■ **INFORMATION SUPPLIED**:
_____

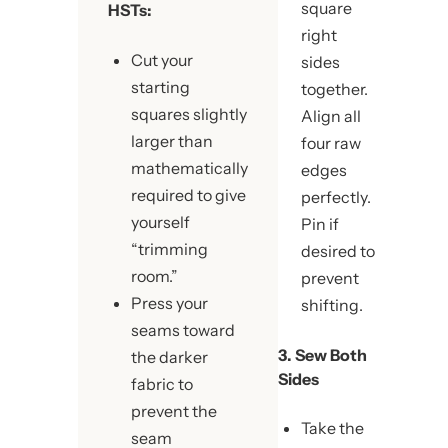
square
HSTs:
right
Cut your
sides
starting
together.
squares slightly
Align all
larger than
four raw
mathematically
edges
required to give
perfectly.
yourself
Pin if
“trimming
desired to
room.”
prevent
Press your
shifting.
seams toward
3. Sew Both
the darker
Sides
fabric to
prevent the
Take the
seam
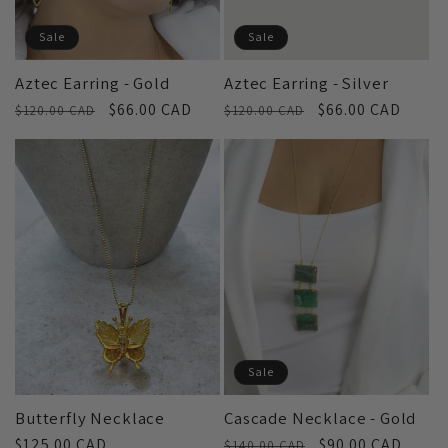
Sale
Sale
Aztec Earring - Gold
Aztec Earring - Silver
Regular
Sale
$66.00 CAD
Regular
Sale
$66.00 CAD
$120.00 CAD
$120.00 CAD
price
price
price
price
Sale
Butterfly Necklace
Cascade Necklace - Gold
Regular
$125.00 CAD
Regular
Sale
$90.00 CAD
$140.00 CAD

_____

■ **GOAL OF THE EXERCISE**: All entries must be written out again exactly as given, with no pictures in the copy.

■ **EXERCISE OUTPUT**:
square
HSTs:
right
Cut your
sides
starting
together.
squares slightly
Align all
larger than
four raw
mathematically
edges
required to give
perfectly.
yourself
Pin if
“trimming
desired to
room.”
prevent
Press your
shifting.
seams toward
3. Sew Both
the darker
Sides
fabric to
prevent the
Take the
seam
Sale
Sale
Aztec Earring - Gold
Aztec Earring - Silver
Regular
Sale
$66.00 CAD
Regular
Sale
$66.00 CAD
$120.00 CAD
$120.00 CAD
price
price
price
price
Sale
Butterfly Necklace
Cascade Necklace - Gold
Regular
$125.00 CAD
Regular
Sale
$90.00 CAD
$140.00 CAD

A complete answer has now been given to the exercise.